# Source excerpt start

Without any sorting, finding your friendly neighborhood Zuckerberg’s number could require looking at every single entry in the phonebook. This would be known as a table scan in the database world; an example of when a lookup uses no indexes. It’s highly inefficient, especially when there are billions of people in the world.

Adding a single column index:

If we instead sorted this phonebook by last name, it would at least allow us to easily navigate to the grouping of records were interested in:

This is an example of a single column index on (last_name).

ALTER TABLE `phonebook` ADD INDEX (`last_name`);

In a large phone book however there could still be a lot of people with the same last_name:

There are 513 people with the last name ‘Zuckerberg’, but over 4 million people with the last name ‘Smith’, meaning you could still end up having to scan through 4 million rows.

*Unless of course you’re lucky to be friends with a Mr.Cheesehead who seems to be the only man blessed with this last name*

Clearly a single column index alone isn’t enough to be able to find our friend efficiently.

Why don’t we add an index on each of our columns? We could add multiple single column indexes like so:

ADD index last_name
ADD index first_name
ADD index phone_number

This can be imagined as now having three phone books, each sorted by the column you indexed on. This doesn’t really help you much though! You could simulate an Index Merge (more on this later) by intersecting the results you find from each of the three, but this still isn’t really that effective!

# Source excerpt end

Given exercise a: Reproduce the entries below word for word, covering the stretch from their very first line through the line that contains "v(15.16, 8.75) *".

# Input material start

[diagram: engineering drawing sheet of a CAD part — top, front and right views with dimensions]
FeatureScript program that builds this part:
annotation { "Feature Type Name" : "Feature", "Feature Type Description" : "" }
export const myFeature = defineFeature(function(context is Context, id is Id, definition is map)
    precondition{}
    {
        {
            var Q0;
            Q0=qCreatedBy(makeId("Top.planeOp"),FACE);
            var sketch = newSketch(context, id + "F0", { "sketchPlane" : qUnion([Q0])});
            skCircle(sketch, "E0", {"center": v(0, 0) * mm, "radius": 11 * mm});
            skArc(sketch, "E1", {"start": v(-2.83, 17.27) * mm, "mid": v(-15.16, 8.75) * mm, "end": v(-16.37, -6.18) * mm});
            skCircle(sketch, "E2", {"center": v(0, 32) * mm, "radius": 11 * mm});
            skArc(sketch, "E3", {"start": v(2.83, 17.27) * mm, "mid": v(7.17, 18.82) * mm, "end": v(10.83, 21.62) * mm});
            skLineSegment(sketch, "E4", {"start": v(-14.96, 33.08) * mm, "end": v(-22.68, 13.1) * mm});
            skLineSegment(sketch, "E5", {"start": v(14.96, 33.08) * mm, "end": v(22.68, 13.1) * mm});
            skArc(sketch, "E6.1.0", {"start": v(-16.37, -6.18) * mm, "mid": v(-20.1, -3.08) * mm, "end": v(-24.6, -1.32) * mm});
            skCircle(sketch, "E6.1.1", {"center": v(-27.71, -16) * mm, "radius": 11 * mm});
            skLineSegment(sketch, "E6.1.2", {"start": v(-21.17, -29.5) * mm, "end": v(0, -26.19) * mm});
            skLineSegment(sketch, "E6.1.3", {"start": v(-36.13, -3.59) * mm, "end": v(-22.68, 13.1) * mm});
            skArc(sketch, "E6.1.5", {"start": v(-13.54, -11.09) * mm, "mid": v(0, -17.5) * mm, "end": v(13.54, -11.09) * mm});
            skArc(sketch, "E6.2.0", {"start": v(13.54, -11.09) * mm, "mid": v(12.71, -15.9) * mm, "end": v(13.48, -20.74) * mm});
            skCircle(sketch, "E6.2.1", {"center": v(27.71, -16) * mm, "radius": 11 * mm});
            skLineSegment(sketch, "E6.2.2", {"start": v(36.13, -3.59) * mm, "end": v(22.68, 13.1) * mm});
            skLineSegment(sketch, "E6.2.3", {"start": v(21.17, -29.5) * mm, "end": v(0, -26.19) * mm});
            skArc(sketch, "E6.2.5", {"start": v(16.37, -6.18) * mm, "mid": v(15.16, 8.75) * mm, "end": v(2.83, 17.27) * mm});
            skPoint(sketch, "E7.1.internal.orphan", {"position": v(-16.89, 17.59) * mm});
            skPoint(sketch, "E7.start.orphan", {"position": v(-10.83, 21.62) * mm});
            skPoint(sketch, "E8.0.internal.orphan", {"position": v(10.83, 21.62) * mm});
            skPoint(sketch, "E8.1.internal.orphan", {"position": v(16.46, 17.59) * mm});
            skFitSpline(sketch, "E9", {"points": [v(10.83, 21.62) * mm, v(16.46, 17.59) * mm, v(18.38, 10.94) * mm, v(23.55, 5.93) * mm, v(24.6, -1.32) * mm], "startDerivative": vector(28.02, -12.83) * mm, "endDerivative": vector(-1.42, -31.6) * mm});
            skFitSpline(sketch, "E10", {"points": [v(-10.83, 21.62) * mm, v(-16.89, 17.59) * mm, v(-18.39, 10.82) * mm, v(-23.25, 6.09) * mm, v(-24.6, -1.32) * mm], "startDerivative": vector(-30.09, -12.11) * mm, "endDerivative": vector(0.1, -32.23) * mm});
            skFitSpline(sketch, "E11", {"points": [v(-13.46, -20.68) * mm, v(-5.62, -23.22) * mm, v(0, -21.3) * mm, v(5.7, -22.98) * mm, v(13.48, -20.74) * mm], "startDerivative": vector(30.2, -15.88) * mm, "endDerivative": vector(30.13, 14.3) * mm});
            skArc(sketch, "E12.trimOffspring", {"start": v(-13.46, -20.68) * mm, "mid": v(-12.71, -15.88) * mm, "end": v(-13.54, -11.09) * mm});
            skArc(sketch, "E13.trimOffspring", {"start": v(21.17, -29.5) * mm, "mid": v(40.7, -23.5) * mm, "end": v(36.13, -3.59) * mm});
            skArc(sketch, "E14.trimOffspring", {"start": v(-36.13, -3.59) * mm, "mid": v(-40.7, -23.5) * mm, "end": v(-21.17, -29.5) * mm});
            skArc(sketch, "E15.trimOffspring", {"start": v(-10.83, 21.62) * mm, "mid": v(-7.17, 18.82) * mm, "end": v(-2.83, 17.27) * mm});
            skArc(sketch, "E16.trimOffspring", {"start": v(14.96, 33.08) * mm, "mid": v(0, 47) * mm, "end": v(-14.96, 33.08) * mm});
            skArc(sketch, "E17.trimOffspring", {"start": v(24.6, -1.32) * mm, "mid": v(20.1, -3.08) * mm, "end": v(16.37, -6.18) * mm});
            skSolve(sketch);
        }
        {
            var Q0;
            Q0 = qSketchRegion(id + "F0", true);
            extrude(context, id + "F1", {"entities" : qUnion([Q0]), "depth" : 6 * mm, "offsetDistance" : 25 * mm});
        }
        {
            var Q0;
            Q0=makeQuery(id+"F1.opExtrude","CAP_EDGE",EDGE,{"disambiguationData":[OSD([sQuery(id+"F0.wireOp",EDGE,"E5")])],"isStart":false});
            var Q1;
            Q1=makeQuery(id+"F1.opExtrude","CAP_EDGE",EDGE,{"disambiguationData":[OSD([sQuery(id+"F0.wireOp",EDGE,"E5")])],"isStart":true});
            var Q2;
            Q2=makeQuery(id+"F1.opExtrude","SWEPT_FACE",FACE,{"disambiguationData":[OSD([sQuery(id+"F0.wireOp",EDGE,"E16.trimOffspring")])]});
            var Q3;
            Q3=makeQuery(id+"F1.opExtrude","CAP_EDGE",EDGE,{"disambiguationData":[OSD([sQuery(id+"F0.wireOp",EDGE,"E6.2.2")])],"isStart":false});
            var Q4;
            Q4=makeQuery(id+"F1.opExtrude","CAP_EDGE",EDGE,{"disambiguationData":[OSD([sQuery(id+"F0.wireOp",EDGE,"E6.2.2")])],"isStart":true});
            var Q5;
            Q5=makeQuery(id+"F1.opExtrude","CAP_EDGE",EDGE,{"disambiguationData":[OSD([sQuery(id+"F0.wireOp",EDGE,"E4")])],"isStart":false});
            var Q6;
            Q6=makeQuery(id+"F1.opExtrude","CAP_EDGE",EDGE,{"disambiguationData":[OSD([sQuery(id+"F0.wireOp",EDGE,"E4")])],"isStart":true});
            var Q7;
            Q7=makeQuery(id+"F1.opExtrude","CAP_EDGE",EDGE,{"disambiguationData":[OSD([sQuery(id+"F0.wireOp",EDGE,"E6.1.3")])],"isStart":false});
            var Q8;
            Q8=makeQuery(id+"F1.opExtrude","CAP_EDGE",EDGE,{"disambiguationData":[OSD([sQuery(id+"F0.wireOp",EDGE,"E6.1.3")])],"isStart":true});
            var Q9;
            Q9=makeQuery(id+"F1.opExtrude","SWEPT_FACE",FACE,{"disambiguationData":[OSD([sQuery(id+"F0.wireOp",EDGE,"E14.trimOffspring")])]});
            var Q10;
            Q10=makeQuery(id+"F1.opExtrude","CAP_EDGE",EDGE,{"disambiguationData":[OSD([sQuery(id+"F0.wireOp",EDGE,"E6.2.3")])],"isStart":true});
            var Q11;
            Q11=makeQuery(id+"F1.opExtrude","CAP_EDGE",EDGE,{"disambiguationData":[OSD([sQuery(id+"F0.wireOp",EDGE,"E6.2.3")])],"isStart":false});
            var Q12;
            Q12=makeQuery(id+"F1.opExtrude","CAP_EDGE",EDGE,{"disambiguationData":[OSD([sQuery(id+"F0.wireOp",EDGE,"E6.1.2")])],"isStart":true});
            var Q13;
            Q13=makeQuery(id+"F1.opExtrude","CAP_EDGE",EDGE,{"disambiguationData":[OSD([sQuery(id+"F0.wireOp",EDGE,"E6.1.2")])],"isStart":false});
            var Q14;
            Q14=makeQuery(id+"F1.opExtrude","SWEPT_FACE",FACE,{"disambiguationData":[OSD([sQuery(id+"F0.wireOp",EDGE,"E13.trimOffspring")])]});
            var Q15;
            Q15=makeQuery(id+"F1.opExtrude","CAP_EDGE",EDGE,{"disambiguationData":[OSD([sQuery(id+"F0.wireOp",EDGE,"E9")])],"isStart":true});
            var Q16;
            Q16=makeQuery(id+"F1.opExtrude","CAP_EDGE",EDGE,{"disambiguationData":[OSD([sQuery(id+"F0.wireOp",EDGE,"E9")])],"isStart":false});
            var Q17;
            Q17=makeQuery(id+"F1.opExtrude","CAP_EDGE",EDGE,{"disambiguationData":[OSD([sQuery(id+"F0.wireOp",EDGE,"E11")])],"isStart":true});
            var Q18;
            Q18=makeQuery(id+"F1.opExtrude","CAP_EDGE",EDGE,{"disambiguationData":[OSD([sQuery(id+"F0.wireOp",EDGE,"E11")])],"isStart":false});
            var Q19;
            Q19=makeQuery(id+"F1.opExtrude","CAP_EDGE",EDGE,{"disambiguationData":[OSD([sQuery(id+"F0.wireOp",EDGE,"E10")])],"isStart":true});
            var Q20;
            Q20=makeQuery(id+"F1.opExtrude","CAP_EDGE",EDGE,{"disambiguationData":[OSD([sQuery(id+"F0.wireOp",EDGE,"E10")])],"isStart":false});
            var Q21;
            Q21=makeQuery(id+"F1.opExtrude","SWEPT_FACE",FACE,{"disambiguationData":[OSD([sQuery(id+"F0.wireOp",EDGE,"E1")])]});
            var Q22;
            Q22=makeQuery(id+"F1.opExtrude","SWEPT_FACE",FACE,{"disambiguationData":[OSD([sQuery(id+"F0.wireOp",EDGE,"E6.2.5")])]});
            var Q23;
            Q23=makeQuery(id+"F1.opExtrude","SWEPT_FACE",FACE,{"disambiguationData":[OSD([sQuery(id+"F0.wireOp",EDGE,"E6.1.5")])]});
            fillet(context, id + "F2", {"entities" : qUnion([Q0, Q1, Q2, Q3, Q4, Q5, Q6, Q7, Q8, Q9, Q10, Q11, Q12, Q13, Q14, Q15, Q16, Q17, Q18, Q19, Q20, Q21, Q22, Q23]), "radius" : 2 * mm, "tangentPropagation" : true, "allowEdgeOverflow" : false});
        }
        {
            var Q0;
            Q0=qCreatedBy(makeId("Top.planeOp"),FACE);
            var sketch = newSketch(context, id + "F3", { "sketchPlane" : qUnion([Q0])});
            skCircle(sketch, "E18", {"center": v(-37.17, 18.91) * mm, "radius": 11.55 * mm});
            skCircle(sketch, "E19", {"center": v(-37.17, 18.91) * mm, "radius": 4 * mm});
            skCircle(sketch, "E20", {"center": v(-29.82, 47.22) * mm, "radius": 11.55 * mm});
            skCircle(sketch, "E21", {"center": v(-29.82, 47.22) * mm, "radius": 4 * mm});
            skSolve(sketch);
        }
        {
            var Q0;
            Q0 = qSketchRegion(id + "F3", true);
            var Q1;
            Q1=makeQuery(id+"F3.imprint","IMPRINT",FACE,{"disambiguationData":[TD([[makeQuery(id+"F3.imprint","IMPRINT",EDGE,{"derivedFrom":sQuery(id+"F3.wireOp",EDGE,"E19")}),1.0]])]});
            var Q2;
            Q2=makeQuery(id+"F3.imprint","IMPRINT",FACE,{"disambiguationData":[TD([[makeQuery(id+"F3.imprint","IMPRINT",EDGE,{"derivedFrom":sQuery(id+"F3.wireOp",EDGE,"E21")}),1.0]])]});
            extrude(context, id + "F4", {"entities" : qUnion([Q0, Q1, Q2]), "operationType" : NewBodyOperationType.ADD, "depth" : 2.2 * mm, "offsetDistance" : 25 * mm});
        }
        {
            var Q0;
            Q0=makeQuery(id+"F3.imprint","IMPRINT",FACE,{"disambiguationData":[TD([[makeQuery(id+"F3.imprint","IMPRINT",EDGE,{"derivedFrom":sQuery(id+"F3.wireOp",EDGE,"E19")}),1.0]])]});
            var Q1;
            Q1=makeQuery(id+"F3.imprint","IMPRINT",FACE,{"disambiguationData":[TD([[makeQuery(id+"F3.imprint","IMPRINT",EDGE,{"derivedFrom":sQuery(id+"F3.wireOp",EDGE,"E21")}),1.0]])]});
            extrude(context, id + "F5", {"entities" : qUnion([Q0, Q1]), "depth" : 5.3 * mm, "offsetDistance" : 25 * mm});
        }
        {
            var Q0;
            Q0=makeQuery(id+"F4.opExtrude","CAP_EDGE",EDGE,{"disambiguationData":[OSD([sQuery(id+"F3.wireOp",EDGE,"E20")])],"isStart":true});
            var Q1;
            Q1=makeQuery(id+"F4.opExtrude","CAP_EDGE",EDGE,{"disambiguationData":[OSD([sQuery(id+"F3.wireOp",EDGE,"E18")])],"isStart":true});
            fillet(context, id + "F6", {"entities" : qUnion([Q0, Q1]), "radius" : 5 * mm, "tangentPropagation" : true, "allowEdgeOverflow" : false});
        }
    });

# Input material end

Given exercise b: From the phonebook indexing passage above, quote the stretch from "Without any sorting, finding" through "in the world." word for word.

Expected answer a:
[diagram: engineering drawing sheet of a CAD part — top, front and right views with dimensions]
FeatureScript program that builds this part:
annotation { "Feature Type Name" : "Feature", "Feature Type Description" : "" }
export const myFeature = defineFeature(function(context is Context, id is Id, definition is map)
    precondition{}
    {
        {
            var Q0;
            Q0=qCreatedBy(makeId("Top.planeOp"),FACE);
            var sketch = newSketch(context, id + "F0", { "sketchPlane" : qUnion([Q0])});
            skCircle(sketch, "E0", {"center": v(0, 0) * mm, "radius": 11 * mm});
            skArc(sketch, "E1", {"start": v(-2.83, 17.27) * mm, "mid": v(-15.16, 8.75) * mm, "end": v(-16.37, -6.18) * mm});
            skCircle(sketch, "E2", {"center": v(0, 32) * mm, "radius": 11 * mm});
            skArc(sketch, "E3", {"start": v(2.83, 17.27) * mm, "mid": v(7.17, 18.82) * mm, "end": v(10.83, 21.62) * mm});
            skLineSegment(sketch, "E4", {"start": v(-14.96, 33.08) * mm, "end": v(-22.68, 13.1) * mm});
            skLineSegment(sketch, "E5", {"start": v(14.96, 33.08) * mm, "end": v(22.68, 13.1) * mm});
            skArc(sketch, "E6.1.0", {"start": v(-16.37, -6.18) * mm, "mid": v(-20.1, -3.08) * mm, "end": v(-24.6, -1.32) * mm});
            skCircle(sketch, "E6.1.1", {"center": v(-27.71, -16) * mm, "radius": 11 * mm});
            skLineSegment(sketch, "E6.1.2", {"start": v(-21.17, -29.5) * mm, "end": v(0, -26.19) * mm});
            skLineSegment(sketch, "E6.1.3", {"start": v(-36.13, -3.59) * mm, "end": v(-22.68, 13.1) * mm});
            skArc(sketch, "E6.1.5", {"start": v(-13.54, -11.09) * mm, "mid": v(0, -17.5) * mm, "end": v(13.54, -11.09) * mm});
            skArc(sketch, "E6.2.0", {"start": v(13.54, -11.09) * mm, "mid": v(12.71, -15.9) * mm, "end": v(13.48, -20.74) * mm});
            skCircle(sketch, "E6.2.1", {"center": v(27.71, -16) * mm, "radius": 11 * mm});
            skLineSegment(sketch, "E6.2.2", {"start": v(36.13, -3.59) * mm, "end": v(22.68, 13.1) * mm});
            skLineSegment(sketch, "E6.2.3", {"start": v(21.17, -29.5) * mm, "end": v(0, -26.19) * mm});
            skArc(sketch, "E6.2.5", {"start": v(16.37, -6.18) * mm, "mid": v(15.16, 8.75) * mm, "end": v(2.83, 17.27) * mm});

Expected answer b:
Without any sorting, finding your friendly neighborhood Zuckerberg’s number could require looking at every single entry in the phonebook. This would be known as a table scan in the database world; an example of when a lookup uses no indexes. It’s highly inefficient, especially when there are billions of people in the world.